Records excerpted from a collection:
_ _ _ _ _ _ _

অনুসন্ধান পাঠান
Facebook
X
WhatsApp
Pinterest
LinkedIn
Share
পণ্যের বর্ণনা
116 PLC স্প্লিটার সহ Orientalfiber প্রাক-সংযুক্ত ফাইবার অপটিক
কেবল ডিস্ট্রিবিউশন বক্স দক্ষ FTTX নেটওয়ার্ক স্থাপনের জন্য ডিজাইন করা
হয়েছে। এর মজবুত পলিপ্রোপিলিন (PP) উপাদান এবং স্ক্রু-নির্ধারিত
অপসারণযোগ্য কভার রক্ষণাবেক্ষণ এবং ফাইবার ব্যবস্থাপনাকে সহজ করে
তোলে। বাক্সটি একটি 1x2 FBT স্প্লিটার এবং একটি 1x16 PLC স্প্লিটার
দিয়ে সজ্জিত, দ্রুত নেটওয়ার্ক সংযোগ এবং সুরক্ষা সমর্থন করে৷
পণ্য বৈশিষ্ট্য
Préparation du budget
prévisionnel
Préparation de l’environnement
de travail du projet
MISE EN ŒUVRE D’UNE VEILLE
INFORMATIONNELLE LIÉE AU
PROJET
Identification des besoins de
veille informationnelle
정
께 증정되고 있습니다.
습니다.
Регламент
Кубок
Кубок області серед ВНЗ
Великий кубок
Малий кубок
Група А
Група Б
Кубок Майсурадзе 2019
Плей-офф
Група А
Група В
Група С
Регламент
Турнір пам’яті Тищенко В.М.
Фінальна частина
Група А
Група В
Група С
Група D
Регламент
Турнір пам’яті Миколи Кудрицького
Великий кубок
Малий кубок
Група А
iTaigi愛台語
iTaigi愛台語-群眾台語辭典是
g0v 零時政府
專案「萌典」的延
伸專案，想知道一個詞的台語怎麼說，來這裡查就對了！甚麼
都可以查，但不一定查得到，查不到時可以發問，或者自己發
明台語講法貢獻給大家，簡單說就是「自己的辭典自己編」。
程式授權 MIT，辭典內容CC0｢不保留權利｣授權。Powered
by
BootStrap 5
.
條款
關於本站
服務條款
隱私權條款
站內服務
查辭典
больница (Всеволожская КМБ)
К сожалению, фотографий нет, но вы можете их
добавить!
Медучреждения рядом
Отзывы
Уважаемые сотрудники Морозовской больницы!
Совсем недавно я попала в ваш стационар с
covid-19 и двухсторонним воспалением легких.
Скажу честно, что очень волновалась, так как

_ _ _ _ _ _ _

◆ What to work on: Reproduce exactly the entries above, limited to the lines from the one with "Турнір пам’яті Миколи Кудрицького" through the one with "больница (Всеволожская КМБ)", both included.

◆ Problem solution:
Турнір пам’яті Миколи Кудрицького
Великий кубок
Малий кубок
Група А
iTaigi愛台語
iTaigi愛台語-群眾台語辭典是
g0v 零時政府
專案「萌典」的延
伸專案，想知道一個詞的台語怎麼說，來這裡查就對了！甚麼
都可以查，但不一定查得到，查不到時可以發問，或者自己發
明台語講法貢獻給大家，簡單說就是「自己的辭典自己編」。
程式授權 MIT，辭典內容CC0｢不保留權利｣授權。Powered
by
BootStrap 5
.
條款
關於本站
服務條款
隱私權條款
站內服務
查辭典
больница (Всеволожская КМБ)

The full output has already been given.